# demon poo...



## Mandycasey'smom (Jan 3, 2009)

She looks like the sweetest most perfect puppy in the world to me. I will take her whenever you need a break I told you and the way my to play she will fit or roll right in


----------



## Tyler (Mar 9, 2009)

*Not the picture I expected.....*

...when I opened your post!

Yeah, it's funny how poodles, especially standards, can recognize each other from the limits of their vision. They react to other poodles very differently than other dogs. Mine will even recognize some labradoodles, miniatures and toys as being 'in the brotherhood'. Secret handshakes always follow.


----------



## Aidan (Mar 4, 2009)

lol! She does look evil! I have noticed Vega seems to like other poodles more than other dogs. I wonder if they can notice same breed.


----------



## Finghin (Apr 16, 2009)

Hah, she'd probably wear Kaitlyn out if she could avoid being sat on. I should be coming for a visit in June, I can't wait to meet her!


----------



## WonderPup (Oct 26, 2008)

*does a little dance* Hope you visit! There's so much that's different at the house... I mean besides the new poodle. 

Needs to call you, or visa versa, been to long... I'm all facinated by the fact that you're on the forum... Chalk that up to being easily amused..... ORRRRR maybe John recuited you to spy on me. Thats it isn't it?? Dern him!!  LoL


----------



## Sivaro (Sep 19, 2008)

haha lovely shot


----------



## pagan-poodle (Sep 30, 2008)

Shes gorgeous and she looks quite a big standard wow love her


----------



## Poodleroni (Apr 20, 2009)

We also have a demon poodle! We call him Darth Poodle!


----------



## WonderPup (Oct 26, 2008)

ROFL..... Thats a priceless shot!!!!!!!!!!


----------



## Poodleroni (Apr 20, 2009)

After viewing this photo, my husband firmly decided that Shadow can have anything he likes


----------



## WonderPup (Oct 26, 2008)

Of course he can... with those eye... who can say No to that extra after dinner dog treat?

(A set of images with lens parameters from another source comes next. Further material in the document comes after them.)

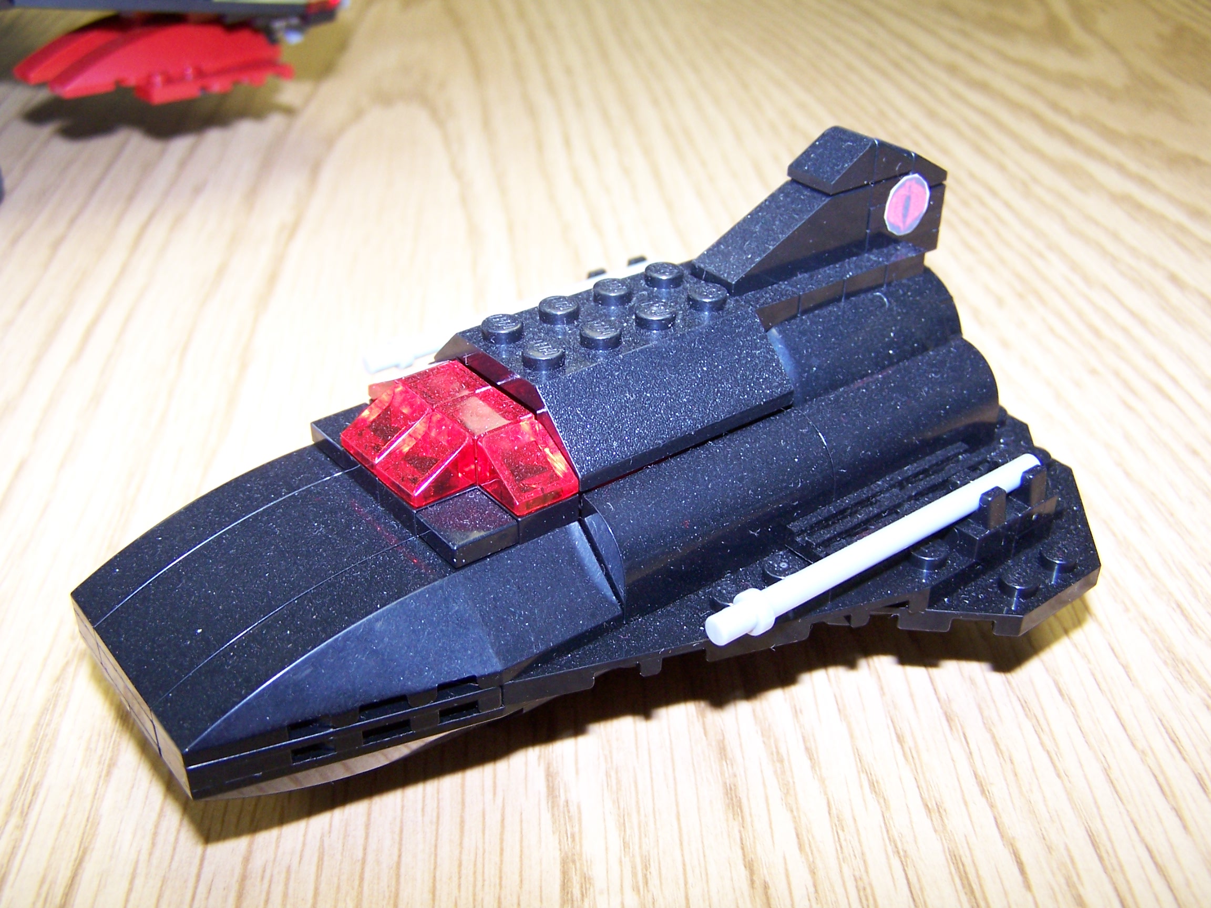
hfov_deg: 49.0
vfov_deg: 37.7
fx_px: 1329
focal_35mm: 38
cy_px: 454
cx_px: 606
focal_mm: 6.3
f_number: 2.8
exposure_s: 1/60
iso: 140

LoL


----------



## KamelotMom (Mar 28, 2009)

I have to agree with WonderPup... ROFL That is priceless! Hey can you submit single pics to America's Funniest Pets?


----------



## KamelotMom (Mar 28, 2009)

WonderPup your baby isn't evil looking... She's just having a bad smile day... Pre-PMS maybe? *chuckle*

It is another "priceless" pic too.


----------



## Poodleroni (Apr 20, 2009)

Hmmm, I might just see it you can do that! lol My son would be horrified to have this picture of him in mismatched pajamas on television, but isn't embarrasment what motherhood is all about?


----------



## Poodleroni (Apr 20, 2009)

How funny. I just sent the photo to the "share photos of your pets" section.


----------



## WonderPup (Oct 26, 2008)

KamelotMom said:


> WonderPup your baby isn't evil looking... She's just having a bad smile day... Pre-PMS maybe? *chuckle*


Oh gawd!! Don't even say that?! Oh Saleenie baby please hold off on that for another couple of months!! I don't have a clue what I will do with her when she comes in. I can't send her to my mother's like I did with Wonder. I haven't worked all that out yet


----------



## KamelotMom (Mar 28, 2009)

ROFL Guenna's mom didn't go till 18mo & I have no idea if Guenna has yet or not. She's been "at college" since the end of Jan...

Guess I should have said pre pre pre-PMS *chuckle*


----------